Every blockchain platform or application supports a native digital token or currency that acts as a means of value exchange within its digital ecosystem. Projects working on these need to carefully plan their token economy before the launch of the project. 


The study and process of deciding the type of token, its use cases within the ecosystem, the token allocation, and distribution are together termed as token economics, more commonly referred to as “tokenomics” within the crypto community.


It is crucial to devise an all-inclusive token economy and business model for a blockchain ecosystem in order for the system to thrive. Not only must it be user-centric but it should also bring revenue for the company. The token economy decides how the users receive rewards or what fee they pay to transfer the native tokens to other users. It also outlines the various ways in which the company earns profits from the usage of the token. 


Without a well-defined token economy, it’s next to impossible for a blockchain ecosystem to survive. To that end, Alacrity’s blockchain ecosystem is supported by a sustainable token economy that promotes the adoption of digital currencies as well as the expansion of the project.

Alacrity token economy

To ensure the decentralisation of the Alacrity platform and its economy, the total ALA tokens to ever be issued will be equally divided between the network members and the development team. To understand this better, let’s dive into the token distribution and issuance rate.

Token Issuance Rate

The Alacrity Network has an inflationary economy model. The network will issue 40 million ALA, or 5% of the system’s multiplying factor 800 million, in the first year of launch. The following two years, an additional supply of 4% and 3% will be added to the network respectively. From then on, 2% of the ALA tokens will be released in the ecosystem each year unless the network users vote otherwise.

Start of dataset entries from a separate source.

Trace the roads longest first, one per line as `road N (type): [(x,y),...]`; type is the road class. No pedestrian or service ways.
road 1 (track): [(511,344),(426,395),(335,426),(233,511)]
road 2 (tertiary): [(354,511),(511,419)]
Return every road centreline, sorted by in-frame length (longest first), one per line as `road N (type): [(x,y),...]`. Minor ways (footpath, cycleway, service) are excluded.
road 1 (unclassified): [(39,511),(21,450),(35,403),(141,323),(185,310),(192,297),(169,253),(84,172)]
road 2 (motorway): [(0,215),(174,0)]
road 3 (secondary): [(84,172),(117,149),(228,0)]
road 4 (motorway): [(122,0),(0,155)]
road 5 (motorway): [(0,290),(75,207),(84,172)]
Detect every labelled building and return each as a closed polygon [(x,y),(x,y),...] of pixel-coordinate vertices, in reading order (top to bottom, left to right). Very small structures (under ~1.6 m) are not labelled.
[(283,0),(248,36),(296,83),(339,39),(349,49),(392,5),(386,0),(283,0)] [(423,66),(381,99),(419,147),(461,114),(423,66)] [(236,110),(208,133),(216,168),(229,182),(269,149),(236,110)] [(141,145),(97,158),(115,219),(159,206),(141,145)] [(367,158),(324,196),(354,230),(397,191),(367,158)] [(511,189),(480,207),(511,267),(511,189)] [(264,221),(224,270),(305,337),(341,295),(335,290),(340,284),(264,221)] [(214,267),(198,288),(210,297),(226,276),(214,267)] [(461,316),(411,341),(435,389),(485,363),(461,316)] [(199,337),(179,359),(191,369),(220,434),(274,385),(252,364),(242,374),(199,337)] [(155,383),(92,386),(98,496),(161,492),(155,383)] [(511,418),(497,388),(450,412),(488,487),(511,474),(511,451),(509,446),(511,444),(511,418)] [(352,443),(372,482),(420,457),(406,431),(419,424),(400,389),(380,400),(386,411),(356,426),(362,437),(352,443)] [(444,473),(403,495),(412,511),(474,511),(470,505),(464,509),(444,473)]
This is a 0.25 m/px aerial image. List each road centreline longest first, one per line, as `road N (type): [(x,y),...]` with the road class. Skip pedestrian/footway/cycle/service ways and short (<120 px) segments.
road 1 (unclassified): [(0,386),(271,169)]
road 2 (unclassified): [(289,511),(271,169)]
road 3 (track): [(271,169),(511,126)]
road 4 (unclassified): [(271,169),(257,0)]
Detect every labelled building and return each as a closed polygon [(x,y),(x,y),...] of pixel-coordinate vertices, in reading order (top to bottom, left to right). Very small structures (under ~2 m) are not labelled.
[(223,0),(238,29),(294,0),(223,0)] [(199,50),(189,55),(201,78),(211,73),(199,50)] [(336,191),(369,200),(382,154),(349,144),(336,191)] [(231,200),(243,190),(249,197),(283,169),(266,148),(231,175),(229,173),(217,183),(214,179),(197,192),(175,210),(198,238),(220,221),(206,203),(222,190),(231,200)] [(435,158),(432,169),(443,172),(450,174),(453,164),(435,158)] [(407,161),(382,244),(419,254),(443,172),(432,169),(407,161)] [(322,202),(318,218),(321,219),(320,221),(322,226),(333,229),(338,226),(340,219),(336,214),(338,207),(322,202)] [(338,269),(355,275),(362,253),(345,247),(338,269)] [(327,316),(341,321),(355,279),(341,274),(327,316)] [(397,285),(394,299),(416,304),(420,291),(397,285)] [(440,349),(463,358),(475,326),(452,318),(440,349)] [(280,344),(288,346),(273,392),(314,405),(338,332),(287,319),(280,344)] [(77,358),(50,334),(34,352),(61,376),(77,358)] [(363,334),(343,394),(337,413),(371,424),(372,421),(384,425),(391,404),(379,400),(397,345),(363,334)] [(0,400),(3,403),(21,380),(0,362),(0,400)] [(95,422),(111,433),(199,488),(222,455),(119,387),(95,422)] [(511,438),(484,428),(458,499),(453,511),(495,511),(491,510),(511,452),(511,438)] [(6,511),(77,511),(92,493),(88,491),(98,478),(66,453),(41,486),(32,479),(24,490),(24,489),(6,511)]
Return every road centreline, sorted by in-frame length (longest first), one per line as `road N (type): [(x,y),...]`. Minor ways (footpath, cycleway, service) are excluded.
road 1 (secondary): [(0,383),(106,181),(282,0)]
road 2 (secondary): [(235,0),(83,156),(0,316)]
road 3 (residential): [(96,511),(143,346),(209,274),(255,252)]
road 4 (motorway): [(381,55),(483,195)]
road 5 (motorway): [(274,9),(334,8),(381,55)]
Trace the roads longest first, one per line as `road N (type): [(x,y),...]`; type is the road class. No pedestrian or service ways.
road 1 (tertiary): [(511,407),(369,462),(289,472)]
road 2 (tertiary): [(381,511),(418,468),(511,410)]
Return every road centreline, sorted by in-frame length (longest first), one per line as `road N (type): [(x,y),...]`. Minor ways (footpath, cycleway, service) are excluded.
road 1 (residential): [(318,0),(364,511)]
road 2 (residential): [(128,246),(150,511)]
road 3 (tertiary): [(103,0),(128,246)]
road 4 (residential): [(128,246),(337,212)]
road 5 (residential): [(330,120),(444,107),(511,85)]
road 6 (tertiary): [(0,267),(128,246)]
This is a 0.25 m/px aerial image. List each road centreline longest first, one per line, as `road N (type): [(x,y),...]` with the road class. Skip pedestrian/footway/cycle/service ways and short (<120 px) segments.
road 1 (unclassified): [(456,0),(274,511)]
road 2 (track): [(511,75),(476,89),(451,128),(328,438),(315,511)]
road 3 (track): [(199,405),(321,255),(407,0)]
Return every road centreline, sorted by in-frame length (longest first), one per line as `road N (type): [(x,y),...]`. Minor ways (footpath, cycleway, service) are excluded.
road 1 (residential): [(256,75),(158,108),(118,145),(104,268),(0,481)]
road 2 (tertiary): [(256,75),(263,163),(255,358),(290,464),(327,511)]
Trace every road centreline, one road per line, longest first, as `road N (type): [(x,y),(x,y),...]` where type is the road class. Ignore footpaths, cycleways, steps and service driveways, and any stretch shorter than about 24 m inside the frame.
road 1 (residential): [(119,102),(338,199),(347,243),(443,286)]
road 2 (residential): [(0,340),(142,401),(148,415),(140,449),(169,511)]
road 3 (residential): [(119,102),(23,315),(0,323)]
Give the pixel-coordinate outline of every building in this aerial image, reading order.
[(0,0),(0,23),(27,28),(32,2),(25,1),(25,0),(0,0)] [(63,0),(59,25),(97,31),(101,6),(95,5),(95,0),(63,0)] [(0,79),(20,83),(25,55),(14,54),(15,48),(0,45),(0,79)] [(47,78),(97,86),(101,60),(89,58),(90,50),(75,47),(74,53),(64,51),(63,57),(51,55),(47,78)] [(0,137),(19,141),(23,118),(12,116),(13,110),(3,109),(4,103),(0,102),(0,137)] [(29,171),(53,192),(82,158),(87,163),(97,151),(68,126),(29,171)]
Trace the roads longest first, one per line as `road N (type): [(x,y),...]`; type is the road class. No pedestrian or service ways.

The issued ALA tokens will be distributed as follows:


  • Block Producers

30% of all ALA tokens on Alacrity will be rewarded to block producers on the network who help approve transactions within the ecosystem. The reward received by each block producer would depend on how much resources they contribute to Alacrity.

  • DApp Developer

Developers who create decentralised applications for users on Alacrity will receive rewards from a dedicated 10% supply of ALA. The more traction a developer’s DApp gains within network users, the more reward they will receive from the network.

  • Witnesses

Witnesses are standby block producers who keep a record of the transactions on Alacrity blockchain and have the resources to produce new blocks in case any primary block producer fails to do so. Witnesses will receive 7.5% of all ALA tokens.

  • Voters

Remaining 2.5% of the rewards allocated for the community will be given to users who stake ALA tokens to vote within the network. All users who have staked ALA tokens for at least nine days are eligible to vote on Alacrity. The rewards are delivered to users every 30 days depending on the number of votes each user casts.


  • Platform development and marketing

The next 50% of the ALA tokens are allocated for the development and marketing of the Alacrity tokens. 12.5% of these ALA tokens will be shared between the founding team members while 5% will be used for marketing purposes. The company will store the remaining 32.5% of ALA tokens to fund future community developments.

Parting thoughts

The distribution of ALA token has been done keeping in mind the best interests of the Alacrity community. It is aimed at creating a sharing economy, where each participant in the network is able to earn for what they contribute to the ecosystem.